Credit: Rothery Sullivan

Calls for more intersectionality amongst climate activists groups at COP26

By Alex Enaholo

There has been criticism levelled at the COP26 summit at the lack of intersectionality and racial justice, which proponents argue are vital to any solution to the climate crisis.  

Both the delegates in the blue zone and the most prominent activist groups such as Extinction Rebellion (XR) are perceived by some as lacking in diverse voices, dismissive of the issues faced by the Global South in dealing with climate change, and too white and too middle class. XR’s tactic of mass arrest has also been perceived as exclusionary as demonstrators of colour are more likely to be arrested, and less likely to be treated leniently by police than their white counterparts. 

The Glasgow Guardian spoke to Heidi Chow, Executive Director of the Jubilee Debt campaign, a group campaigning for debt justice in the UK and the Global South. Earlier in the week, the group attempted to raise awareness of the issue of Climate debt facing the Global South by dropping a Loch Ness debt monster into the Clyde. However, Nessie was instead impounded by police.  

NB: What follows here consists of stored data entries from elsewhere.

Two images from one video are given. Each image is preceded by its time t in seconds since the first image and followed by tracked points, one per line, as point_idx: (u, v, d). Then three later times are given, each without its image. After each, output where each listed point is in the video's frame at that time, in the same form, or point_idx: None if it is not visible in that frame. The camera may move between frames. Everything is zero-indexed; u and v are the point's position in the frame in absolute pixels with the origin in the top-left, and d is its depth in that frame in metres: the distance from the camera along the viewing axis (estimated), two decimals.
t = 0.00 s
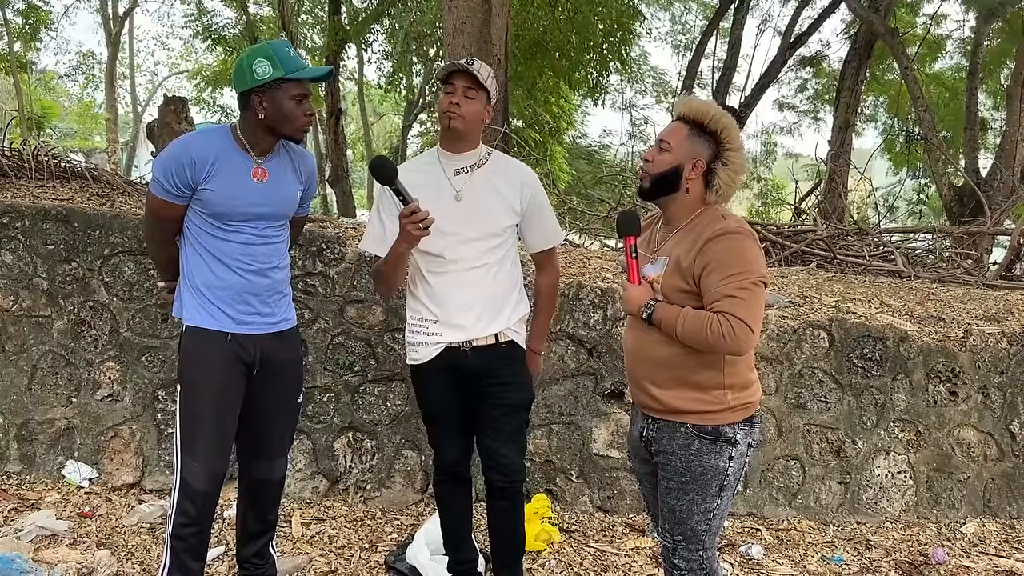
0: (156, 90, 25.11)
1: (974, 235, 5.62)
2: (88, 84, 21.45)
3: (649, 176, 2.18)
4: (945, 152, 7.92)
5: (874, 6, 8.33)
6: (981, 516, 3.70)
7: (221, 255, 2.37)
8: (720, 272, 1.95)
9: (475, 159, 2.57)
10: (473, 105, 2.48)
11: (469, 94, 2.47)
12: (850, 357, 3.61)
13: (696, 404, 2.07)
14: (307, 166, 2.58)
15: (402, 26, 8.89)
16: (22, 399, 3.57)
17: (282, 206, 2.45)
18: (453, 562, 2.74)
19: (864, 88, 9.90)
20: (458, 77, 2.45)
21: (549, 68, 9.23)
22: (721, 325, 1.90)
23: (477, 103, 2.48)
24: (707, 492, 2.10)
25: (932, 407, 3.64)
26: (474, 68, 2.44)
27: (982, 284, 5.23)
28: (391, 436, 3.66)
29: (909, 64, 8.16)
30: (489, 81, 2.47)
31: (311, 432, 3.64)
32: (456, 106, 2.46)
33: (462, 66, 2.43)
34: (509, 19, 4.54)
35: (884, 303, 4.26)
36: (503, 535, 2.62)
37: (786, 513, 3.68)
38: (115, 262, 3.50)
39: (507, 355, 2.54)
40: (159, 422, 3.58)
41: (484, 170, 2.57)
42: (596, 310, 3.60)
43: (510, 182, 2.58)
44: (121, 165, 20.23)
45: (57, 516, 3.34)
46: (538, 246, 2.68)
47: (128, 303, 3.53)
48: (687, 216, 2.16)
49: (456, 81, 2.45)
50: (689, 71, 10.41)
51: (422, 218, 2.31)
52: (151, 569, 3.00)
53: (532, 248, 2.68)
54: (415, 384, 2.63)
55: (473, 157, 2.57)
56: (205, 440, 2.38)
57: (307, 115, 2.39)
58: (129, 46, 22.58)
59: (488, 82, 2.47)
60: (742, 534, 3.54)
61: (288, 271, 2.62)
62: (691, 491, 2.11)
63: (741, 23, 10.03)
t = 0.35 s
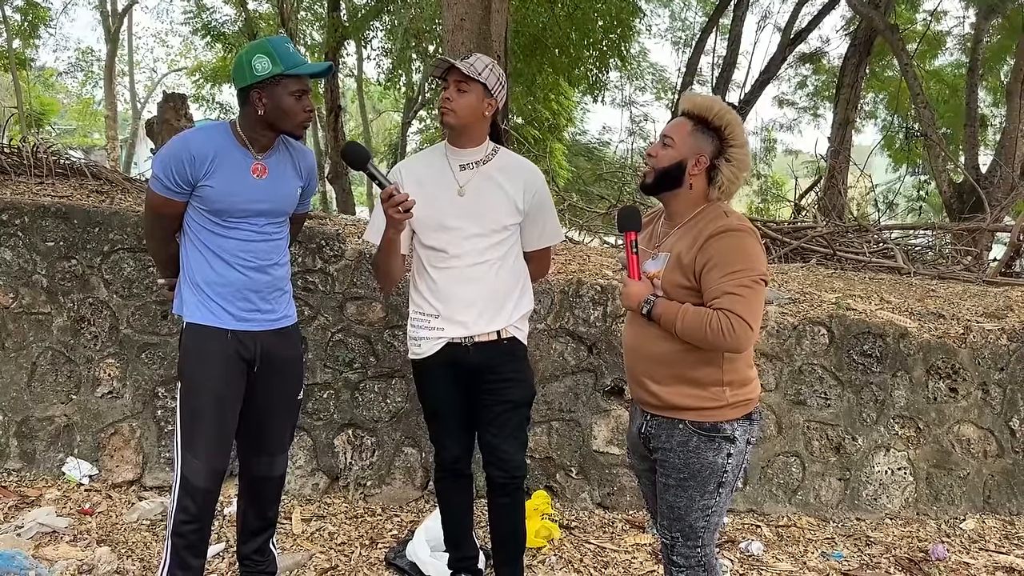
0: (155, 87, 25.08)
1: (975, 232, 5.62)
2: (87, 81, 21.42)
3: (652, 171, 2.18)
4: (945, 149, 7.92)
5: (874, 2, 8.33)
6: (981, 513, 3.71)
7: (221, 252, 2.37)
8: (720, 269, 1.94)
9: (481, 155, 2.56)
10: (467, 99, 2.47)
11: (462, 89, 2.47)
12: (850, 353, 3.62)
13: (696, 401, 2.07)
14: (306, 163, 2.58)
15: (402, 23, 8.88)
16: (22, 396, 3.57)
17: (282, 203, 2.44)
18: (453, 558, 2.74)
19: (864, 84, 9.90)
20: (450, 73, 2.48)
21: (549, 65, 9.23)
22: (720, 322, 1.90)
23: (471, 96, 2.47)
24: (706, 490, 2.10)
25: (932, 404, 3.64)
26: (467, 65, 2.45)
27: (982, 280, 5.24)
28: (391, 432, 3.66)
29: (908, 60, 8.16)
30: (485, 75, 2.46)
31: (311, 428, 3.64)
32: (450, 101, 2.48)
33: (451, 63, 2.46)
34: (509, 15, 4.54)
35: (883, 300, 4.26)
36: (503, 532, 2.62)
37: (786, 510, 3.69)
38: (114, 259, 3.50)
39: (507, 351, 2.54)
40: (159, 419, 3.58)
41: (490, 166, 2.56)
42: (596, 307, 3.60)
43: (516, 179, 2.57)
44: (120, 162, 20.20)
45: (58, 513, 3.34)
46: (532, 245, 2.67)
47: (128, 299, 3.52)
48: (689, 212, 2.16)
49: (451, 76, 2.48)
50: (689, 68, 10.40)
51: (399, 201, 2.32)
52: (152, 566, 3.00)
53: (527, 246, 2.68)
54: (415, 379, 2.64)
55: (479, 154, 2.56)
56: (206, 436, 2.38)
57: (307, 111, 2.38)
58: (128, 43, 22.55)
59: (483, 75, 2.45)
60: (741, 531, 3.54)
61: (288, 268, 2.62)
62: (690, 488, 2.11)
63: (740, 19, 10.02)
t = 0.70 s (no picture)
0: (155, 84, 25.04)
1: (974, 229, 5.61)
2: (87, 79, 21.38)
3: (649, 171, 2.18)
4: (945, 146, 7.91)
5: None
6: (981, 510, 3.71)
7: (221, 250, 2.37)
8: (720, 266, 1.94)
9: (482, 152, 2.56)
10: (467, 95, 2.47)
11: (462, 85, 2.47)
12: (850, 351, 3.61)
13: (697, 399, 2.07)
14: (306, 159, 2.57)
15: (402, 21, 8.87)
16: (22, 394, 3.57)
17: (281, 200, 2.44)
18: (453, 555, 2.75)
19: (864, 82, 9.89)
20: (450, 71, 2.48)
21: (549, 62, 9.23)
22: (721, 319, 1.90)
23: (471, 92, 2.47)
24: (707, 487, 2.10)
25: (932, 401, 3.64)
26: (465, 61, 2.45)
27: (982, 277, 5.23)
28: (391, 430, 3.66)
29: (909, 57, 8.15)
30: (484, 71, 2.46)
31: (311, 426, 3.64)
32: (450, 98, 2.47)
33: (451, 60, 2.46)
34: (508, 13, 4.53)
35: (884, 297, 4.25)
36: (503, 529, 2.62)
37: (786, 507, 3.69)
38: (114, 257, 3.50)
39: (508, 349, 2.54)
40: (159, 417, 3.58)
41: (490, 163, 2.55)
42: (596, 305, 3.60)
43: (517, 176, 2.56)
44: (120, 160, 20.17)
45: (58, 511, 3.34)
46: (535, 245, 2.65)
47: (127, 297, 3.52)
48: (688, 209, 2.15)
49: (451, 74, 2.48)
50: (689, 65, 10.39)
51: (399, 193, 2.32)
52: (153, 563, 3.01)
53: (529, 246, 2.66)
54: (416, 377, 2.64)
55: (479, 151, 2.56)
56: (206, 434, 2.38)
57: (304, 105, 2.37)
58: (128, 40, 22.52)
59: (482, 71, 2.45)
60: (741, 528, 3.54)
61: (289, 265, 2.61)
62: (691, 485, 2.11)
63: (741, 16, 10.01)
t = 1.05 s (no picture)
0: (155, 83, 25.04)
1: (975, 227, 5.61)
2: (87, 78, 21.38)
3: (648, 169, 2.18)
4: (945, 144, 7.90)
5: None
6: (982, 508, 3.71)
7: (223, 247, 2.37)
8: (720, 265, 1.94)
9: (481, 150, 2.56)
10: (466, 94, 2.47)
11: (460, 84, 2.47)
12: (850, 349, 3.61)
13: (697, 397, 2.07)
14: (304, 152, 2.57)
15: (402, 19, 8.86)
16: (22, 393, 3.57)
17: (281, 194, 2.43)
18: (454, 552, 2.75)
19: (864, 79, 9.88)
20: (448, 69, 2.48)
21: (549, 60, 9.22)
22: (721, 317, 1.90)
23: (470, 91, 2.47)
24: (707, 485, 2.10)
25: (932, 399, 3.64)
26: (463, 60, 2.45)
27: (983, 275, 5.23)
28: (391, 428, 3.66)
29: (909, 55, 8.14)
30: (481, 70, 2.46)
31: (312, 424, 3.64)
32: (449, 97, 2.47)
33: (449, 58, 2.46)
34: (508, 10, 4.52)
35: (884, 295, 4.25)
36: (504, 527, 2.62)
37: (786, 505, 3.69)
38: (114, 256, 3.50)
39: (508, 346, 2.54)
40: (159, 415, 3.58)
41: (489, 161, 2.55)
42: (597, 303, 3.60)
43: (516, 172, 2.55)
44: (120, 158, 20.16)
45: (59, 509, 3.34)
46: (536, 242, 2.65)
47: (128, 296, 3.52)
48: (687, 207, 2.15)
49: (450, 73, 2.48)
50: (690, 63, 10.38)
51: (395, 189, 2.33)
52: (154, 561, 3.01)
53: (530, 243, 2.65)
54: (417, 374, 2.64)
55: (478, 149, 2.56)
56: (209, 433, 2.38)
57: (292, 92, 2.37)
58: (128, 39, 22.51)
59: (480, 70, 2.45)
60: (742, 526, 3.54)
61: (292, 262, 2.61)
62: (692, 483, 2.11)
63: (741, 14, 10.00)
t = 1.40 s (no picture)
0: (156, 82, 25.04)
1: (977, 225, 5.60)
2: (88, 77, 21.38)
3: (649, 168, 2.18)
4: (947, 142, 7.89)
5: None
6: (983, 506, 3.71)
7: (221, 246, 2.37)
8: (721, 264, 1.94)
9: (482, 148, 2.56)
10: (472, 94, 2.47)
11: (466, 83, 2.46)
12: (852, 347, 3.61)
13: (698, 395, 2.07)
14: (304, 149, 2.56)
15: (403, 18, 8.85)
16: (24, 392, 3.57)
17: (279, 190, 2.43)
18: (455, 550, 2.76)
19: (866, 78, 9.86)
20: (453, 68, 2.47)
21: (550, 59, 9.21)
22: (722, 316, 1.90)
23: (476, 91, 2.47)
24: (708, 483, 2.10)
25: (934, 398, 3.64)
26: (470, 59, 2.45)
27: (984, 274, 5.22)
28: (393, 427, 3.66)
29: (911, 53, 8.14)
30: (487, 71, 2.46)
31: (314, 423, 3.64)
32: (455, 97, 2.47)
33: (455, 57, 2.45)
34: (509, 9, 4.52)
35: (886, 294, 4.25)
36: (505, 525, 2.63)
37: (788, 503, 3.69)
38: (116, 255, 3.50)
39: (510, 345, 2.54)
40: (161, 414, 3.59)
41: (490, 159, 2.55)
42: (598, 301, 3.60)
43: (517, 170, 2.55)
44: (121, 157, 20.17)
45: (61, 508, 3.35)
46: (538, 241, 2.64)
47: (130, 295, 3.53)
48: (689, 206, 2.15)
49: (455, 72, 2.47)
50: (691, 62, 10.37)
51: (394, 188, 2.33)
52: (156, 560, 3.02)
53: (531, 242, 2.65)
54: (419, 372, 2.64)
55: (480, 148, 2.56)
56: (221, 435, 2.39)
57: (277, 81, 2.38)
58: (129, 38, 22.51)
59: (486, 70, 2.46)
60: (743, 524, 3.55)
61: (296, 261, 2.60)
62: (693, 481, 2.11)
63: (742, 12, 9.98)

Heidi was sceptical of the summit’s ability to achieve meaningful progress on climate change in the global south due to the lack of focus on the issue. “The summit is so far off achieving (debt justice), debt is not even on the agenda. We can’t achieve climate justice without debt justice. Rich countries created the climate crisis through centuries of industrialisation, extraction, and colonialism, so the real debt is owed by rich countries to the Global South.” 

The group was critical of the $100bn pledge to the Global South made at COP15 in Copenhagen, as it has not been fully delivered, despite the pledge being made in 2009. Money delivered so far has been in the form of loans, which will be paid back with interest. Experts now think that $100bn annually is necessary to deal with the climate crisis in the Global South.  

Yvonne Blake, a climate and racial justice activist from Migrants Organising for Rights and Empowerment (MORE), spoke on the intersection of climate activism with racial justice from the fire engine on Kelvin Way. In her speech, she discussed the lack of support for people forced to migrate by the climate crisis, as well as the neo-colonial attitudes of world leaders. “The climate crisis is a racist crisis, and the solutions are racist solutions because the solutions are being made by the people who created the climate crisis and they are only going to benefit them.” 

She criticised the “we’re all in this together” narrative often used as a rallying point for the climate crisis. In face of scientists issuing their “code red for humanity” in August of this year, Blake pointed out that Africa has been dealing with the effects of exploitation, extractivism and climate change for decades; “Code red is nothing new, code red is drought, code red is famine, code red is young women not being able to access education because our countries has been destabilised not something new that the scientists have come up with, we have been living code red.”

Blake also described the issue of white activist groups speaking over people of colour. She said that any group not containing people of colour and people from the Global South should not be speaking on these issues and that doing so was only furthering their own agenda and of no benefit to those from the Global South. Instead, those groups should be making space for people better placed to speak on the issues, she said.